Tuesday, October 25, 2016

Deceased - As the Weird Travel On (2005)

This wouldn't be the first time a Deceased record has grown on me. While 1997's Fearless Undead Machines elicited positive thoughts on its first spin, that's an effort that I have continued to appreciate in increased capacity for almost two decades now. And lo, sandwiched between my two favorite albums to involve King Fowley, Surreal Overdose and Supernatural Addiction, lies another underrated gem of which I am also responsible for some degree of neglect, As the Weird Travel On, which faithfully carries forward the band's great legacy of entwining speed, heavy, and death metal aesthetics into a confident and consistent exhibition of cult horror worship that is as true to its musical sources as its literary and cinematic inspirations, while remaining completely underground with a 'cool factor' temperature that makes the flesh of the undead seem balmy by comparison. I brought up Fearless Undead Machines, because looking back retroactively at the Virginians' ouvre since that particular evolution is to behold one of the best streaks by an American metal band since the 80s...

Not to fault the first two Deceased full-lengths, which are both good as developmental milestones, but this is a style I can NEVER grow sick of, a seamless integration of the legit sounds I explored as a teenager, where the riffing and structure of various metal strains had become more complicated in terms of both aggression and melody. Not to say that they're 'technical' by any means. Their tracks tend to dwell around the 6-8 minute range, with substantial amounts of riffs and tempo shifts that are persistently catchy. Marginally predictable in some cases, but always leading to something that pops with your ears, like a great, shifting rhythm hook galloping away beneath a lead, or a very tasteful and sparse use of a keyboard to accent some gloomy moonlit vista that erupts from the frothing, shambling speed metal mob converging upon it. Mark Adams and Mike Smith are 'classically' trained axemen in that they have an encyclopedic knowledge of 80s A-, B- and C- tier heavy, power and speed metal, with a healthy dosing of the youthful fits of energy that thrash and crossover brought; but they play a lot of this stuff even faster, to a level of extremity that even some jaded Morbid Angel fan might appreciate.

The drums are perfect on this album, a cavalcade of firm, fiery hard rock rhythms that can easily burst into any intensified technique the hypertension of "A Witness to Suspiria" requires. As the Weird Travel On bears distinction because it's an album where King Fowley himself stepped away from that duty, bringing over Dave Castillo who was also working with his other project October 31, and the man simply doesn't cock it up. Les Snyder's bass lines don't always seem to strike out much terrain on their own, but they really round out the record with a great, audible tone which anchors the lightning that Adams and Smith have let off the leash in both the speed/thrash metal undercurrents and the spastic Maiden-esque leads and harmonies, which are yet another selling point of this album because, while conventional in approach, they are without exception memorable or at the very least perfectly fit to the tracks surrounding them. Deceased even manage to incorporate a bit of dissonant Voivod riffing on a track or two to help round out the record from sounding too straightforward, a trait they used on some of the earlier releases but hadn't reared its head so much on the two albums preceding this.

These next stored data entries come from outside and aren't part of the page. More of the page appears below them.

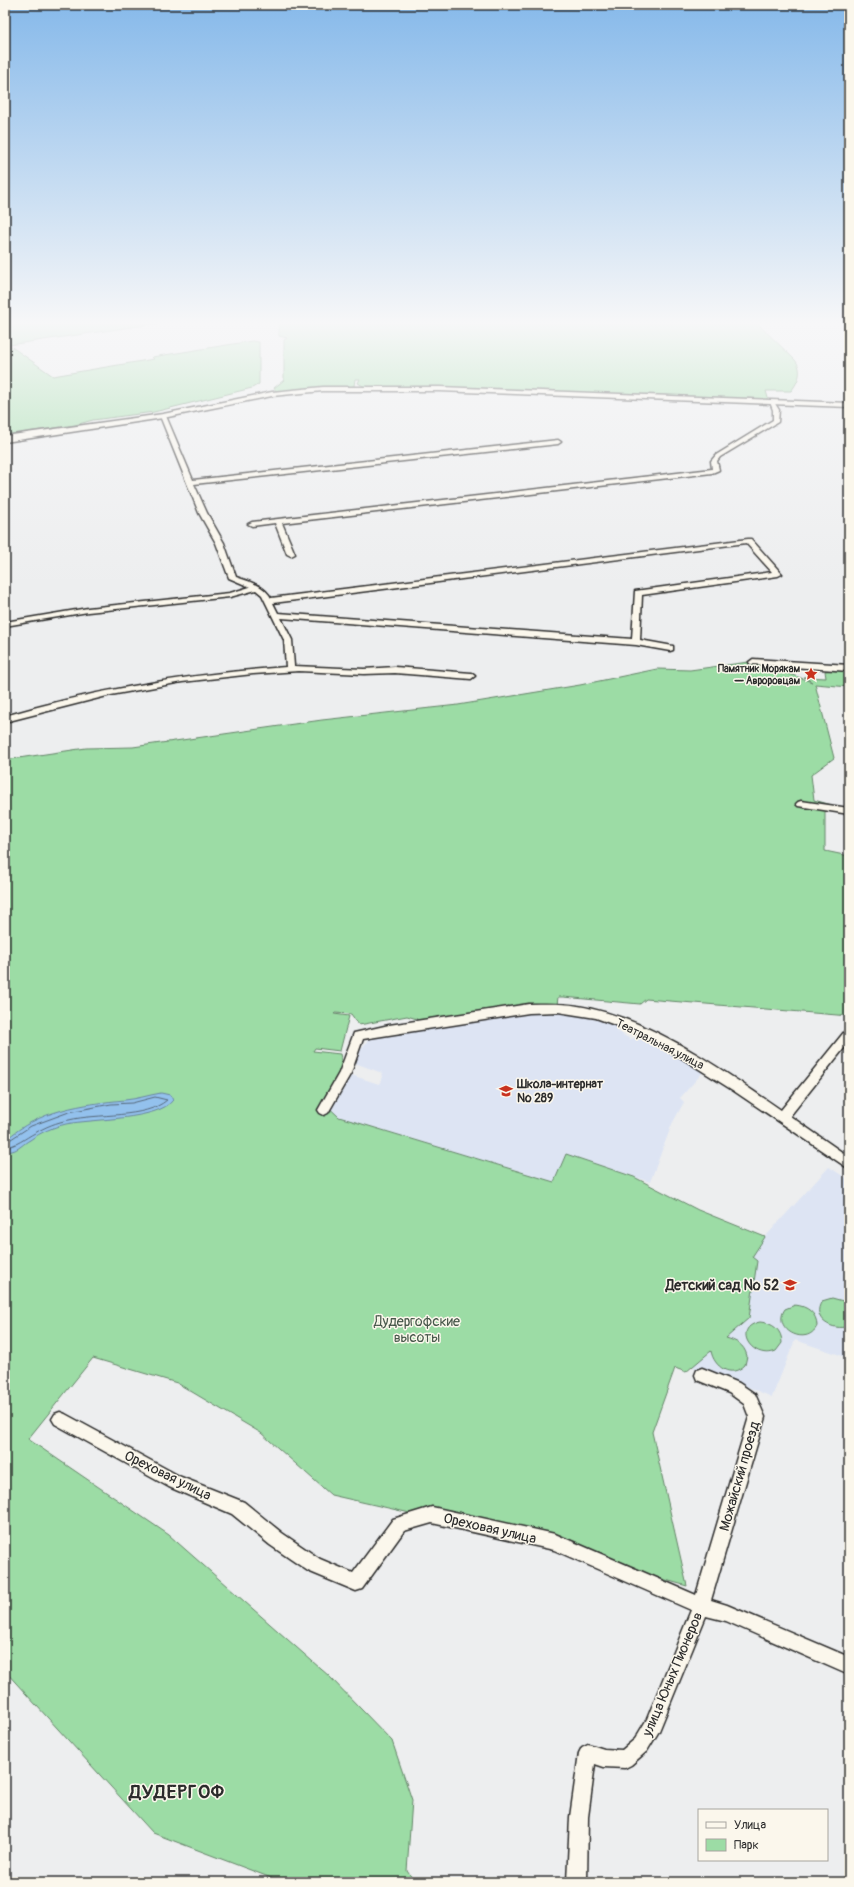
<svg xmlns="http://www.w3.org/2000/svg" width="854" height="1887" font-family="Pangolin,sans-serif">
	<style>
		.built { fill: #dde4f3 }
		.green { fill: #9cdca5; stroke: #648468 }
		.water { fill: #93c1ed; stroke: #69859f }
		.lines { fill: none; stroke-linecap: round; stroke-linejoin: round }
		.shore { stroke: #556779; stroke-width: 1 }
		.minor-casing { stroke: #2b2b2b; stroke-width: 3 }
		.tertiary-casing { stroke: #2b2b2b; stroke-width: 3 }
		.minor { fill: #fbf7ec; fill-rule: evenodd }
		.tertiary { fill: #fbf7ec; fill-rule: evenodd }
		.labels { text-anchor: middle; stroke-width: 3; stroke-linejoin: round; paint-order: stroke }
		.far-poi-label { font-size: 10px; font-weight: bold; fill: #2b2b2b; stroke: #fbf7ec; text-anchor: end }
		.street-label { font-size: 12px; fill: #2b2b2b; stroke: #fbf7ec }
		.poi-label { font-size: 12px; font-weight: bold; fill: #2b2b2b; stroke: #fbf7ec; text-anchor: start }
		.near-poi-label { font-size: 14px; font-weight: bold; fill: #2b2b2b; stroke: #fbf7ec; text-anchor: end }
		.near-park-label { font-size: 14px; fill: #47574a; stroke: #fbf7ec }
		.near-street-label { font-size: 14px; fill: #2b2b2b; stroke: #fbf7ec }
		.near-district-label { font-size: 19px; font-weight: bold; letter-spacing: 1px; fill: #2b2b2b; stroke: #fbf7ec }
	</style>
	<rect width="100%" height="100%" fill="#edeeef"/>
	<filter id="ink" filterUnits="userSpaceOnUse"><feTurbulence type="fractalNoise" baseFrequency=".025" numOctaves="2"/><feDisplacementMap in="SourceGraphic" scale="8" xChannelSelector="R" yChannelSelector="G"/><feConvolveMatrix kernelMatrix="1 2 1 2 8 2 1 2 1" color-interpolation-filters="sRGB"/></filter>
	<g filter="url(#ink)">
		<g class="built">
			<polygon points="535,1011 562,1012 611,1023 616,1026 617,1031 630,1039 641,1037 704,1071 680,1098 684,1102 672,1124 650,1182 566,1154 555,1182 316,1110 345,1073 379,1084 383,1077 382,1073 355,1063 361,1049 369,1039 379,1034"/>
			<polygon points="829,1167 849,1180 849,1358 795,1340 772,1397 717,1374 689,1366 699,1333 765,1237"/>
		</g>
		<g class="green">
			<polygon points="5,323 159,323 9,345 53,376 154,359 152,357 252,341 259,342 259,384 252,388 154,412 93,420 75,425 5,435"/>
			<path d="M279,323H757L795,360C803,370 799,381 791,391H766L768,398L765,400L365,387L358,383L360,379H355L354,386L348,387L276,391L274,388L284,380V340L287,338L279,336Z"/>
			<path d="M756,661L778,668V670L812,682L804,677L826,678L825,671L849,669V687L815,684L834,758L811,775L814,800L832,805L825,812V851L849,856V863L845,874L849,876V1016L646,999L640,1004L563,997H558L557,1005L414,1026L417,1019L407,1016L359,1025L351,1014L335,1013L334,1014L349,1016L340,1051L315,1048L313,1051L340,1054C345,1072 333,1088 323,1102L339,1117L554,1182L566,1154L634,1177L698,1210L765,1237L752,1257L757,1261L749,1318L726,1338C736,1341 744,1344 747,1356L745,1365C731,1379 714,1367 711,1351L686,1372L675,1368L652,1432L687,1586L511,1536L331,1495L261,1433L177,1383L93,1358L28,1439L169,1535L329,1676L392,1741L412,1800L407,1871L415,1882H282L153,1833L5,1671V760L86,748L133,747L322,720L458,705L580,685L657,669L690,670Z"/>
			<path d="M832,1298L843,1301L849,1305V1326C833,1332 810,1319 822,1301Z"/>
			<path d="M795,1305C807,1306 817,1313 817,1326C807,1348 771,1329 785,1309Z"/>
			<path d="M760,1322C773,1323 782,1330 782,1343L776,1351C752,1361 731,1327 760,1322Z"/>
		</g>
		<path class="water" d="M161,1093L170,1095L173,1100C159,1120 91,1119 66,1124C54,1127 41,1132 30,1140C24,1143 18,1150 12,1151C9,1152 8,1151 6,1151V1140C38,1110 83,1104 125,1100C137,1099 149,1095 161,1093Z"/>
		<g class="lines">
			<path class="shore" d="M5,1143L31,1126L69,1112L111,1104L132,1103L155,1097L167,1100C145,1119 97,1113 69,1120C57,1122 45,1127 35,1133C25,1138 17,1146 5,1147"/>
			<g class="minor-casing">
				<g id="minor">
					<polygon points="770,402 774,402 779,410 778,422 720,457 717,461 719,470 712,473 282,523 295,554 291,556 287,554 275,523 252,526 248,524 252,522 712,469 711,461 716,455 773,420 773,410"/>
					<path d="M163,414L166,416L193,480L558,440L561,442L558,444L194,484L207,513L224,543L236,577C250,582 264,585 271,598L748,539H751L782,574L778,576L642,595L640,640L673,646V650L670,651L636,645L281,618L292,640L294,666L364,669L395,667L471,673L475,676L471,679L395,673L364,674L299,671L253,674L182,682L111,695L5,722V716C97,689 190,674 286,667L284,640L262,595L256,590L230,597L88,612L5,626V622L88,608L230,593L250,587L229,578L216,543L199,513L160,416ZM746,543L772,572L635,591L632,639L278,613L273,603Z"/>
					<polygon points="753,659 849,665 849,671 750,664 749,662"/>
					<polygon points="801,801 849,808 849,814 798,806 796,804 798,802"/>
					<path d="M529,1004C545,1004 562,1003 578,1006C651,1018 721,1069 781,1110L845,1031L849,1030V1042L790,1116L849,1157V1169L734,1091L680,1057L629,1030L596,1018L558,1012L529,1013L363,1039L351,1073L328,1113L324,1115L320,1113L318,1110L339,1073L354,1033L389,1025Z"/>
					<polygon points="702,1368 739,1383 755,1394 765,1417 711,1600 727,1605 849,1657 849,1675 726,1621 706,1616 659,1731 647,1751 631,1765 625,1768 604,1767 595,1764 588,1817 587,1882 567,1882 570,1817 579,1753 582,1747 588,1744 604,1749 622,1750 635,1739 647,1719 691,1610 554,1550 432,1523 404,1531 362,1589 356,1591 308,1571 270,1545 232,1514 169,1487 55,1424 52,1419 55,1414 60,1412 65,1414 181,1477 244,1502 282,1533 320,1559 353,1573 393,1519 432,1507 555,1534 696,1595 749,1417 744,1404 729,1393 697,1380 695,1375 697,1370"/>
				</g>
			</g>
			<g class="tertiary-casing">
				<polygon id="tertiary" points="323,387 440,387 849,403 849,407 440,391 323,391 272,396 163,418 5,442 5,436 163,414 272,392"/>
			</g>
			<use href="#minor" class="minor"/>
			<use href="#tertiary" class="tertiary"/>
		</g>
	</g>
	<linearGradient id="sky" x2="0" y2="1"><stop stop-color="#86b9ea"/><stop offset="0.55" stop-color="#f7f7f8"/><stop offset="1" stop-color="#f7f7f8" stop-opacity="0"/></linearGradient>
	<rect width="854" height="587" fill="url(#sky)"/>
	<defs>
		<g id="sight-bare" transform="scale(1.08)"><path d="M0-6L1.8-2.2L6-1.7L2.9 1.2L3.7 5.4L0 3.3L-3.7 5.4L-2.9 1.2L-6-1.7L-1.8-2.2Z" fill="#c8321e" stroke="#fbf7ec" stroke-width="2.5" paint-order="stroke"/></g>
		<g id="school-bare" transform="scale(1.08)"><path d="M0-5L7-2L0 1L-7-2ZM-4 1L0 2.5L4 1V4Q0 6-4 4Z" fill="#c8321e" stroke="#fbf7ec" stroke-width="2.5" paint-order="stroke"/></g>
	</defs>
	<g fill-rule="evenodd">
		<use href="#sight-bare" x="811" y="674"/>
		<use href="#school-bare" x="506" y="1091"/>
		<use href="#school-bare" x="790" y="1285"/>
	</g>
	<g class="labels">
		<g class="far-poi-label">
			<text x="800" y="672">Памятник Морякам<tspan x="800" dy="12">— Авроровцам</tspan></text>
		</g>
		<g class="street-label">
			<text transform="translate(660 1044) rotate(27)" y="4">Театральная улица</text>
		</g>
		<g class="poi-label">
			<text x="517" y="1088">Школа-интернат<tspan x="517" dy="14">№ 289</tspan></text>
		</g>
		<g class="near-poi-label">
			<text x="779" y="1290">Детский сад № 52</text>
		</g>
		<g class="near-park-label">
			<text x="417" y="1326">Дудергофские<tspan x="417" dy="16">высоты</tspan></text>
		</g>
		<g class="near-street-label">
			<text transform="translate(168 1475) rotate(26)" y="5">Ореховая улица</text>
			<text transform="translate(739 1476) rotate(-74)" y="5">Можайский проезд</text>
			<text transform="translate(490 1528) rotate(13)" y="5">Ореховая улица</text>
			<text transform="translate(672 1674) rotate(-67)" y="5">улица Юных Пионеров</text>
		</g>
		<g class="near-district-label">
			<text x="177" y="1798">ДУДЕРГОФ</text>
		</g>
	</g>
	<rect width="854" height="1887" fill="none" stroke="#fbf7ec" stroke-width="20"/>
	<rect x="10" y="10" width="834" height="1867" fill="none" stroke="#2b2b2b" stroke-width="1.5" filter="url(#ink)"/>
	<rect x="698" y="1809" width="130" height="52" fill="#fbf7ec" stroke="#a8a59f"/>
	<rect x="706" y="1822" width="20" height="6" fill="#fbf7ec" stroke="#a8a59f"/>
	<text x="734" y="1829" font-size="12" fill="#2b2b2b">Улица</text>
	<rect x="706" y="1839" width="20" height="12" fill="#9cdca5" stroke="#a8a59f"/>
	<text x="734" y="1849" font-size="12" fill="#2b2b2b">Парк</text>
</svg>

In sum, As the Weird Travel On is wall-to-wall, shoulder-to-shoulder metal bliss which doesn't age any more than the psychological and corporeal late-night horror cinema that inspires it. Narrative lyrics that describe their ghastly scenes and situations with perspectives both external and internal, melded to the polished but salacious melodic speed death which plays like no other band I can name. Sure, there is DNA planted here by anyone from Rigor Mortis to Iron Maiden, but Fowley and company retain so much of the medium's genuine pulse and translate into such a coherent picture without ever coming off as excessively studio-driven or as trendy as their Swedish counterparts had become by the early 00s. Asked a decade ago, I would have probably ranked this behind its two predecessors, but I have no choice now but say that this is every bit as good as Fearless Undead Machines, and nearly on the plane of its followup. It's also a little more energetic and high speed than either of those, another great salve for those souls needing soothing for their kitsch horror addictions or reminiscences of Halloweens lost, willing to take that injection in both the fight and flight of heavy fucking metal.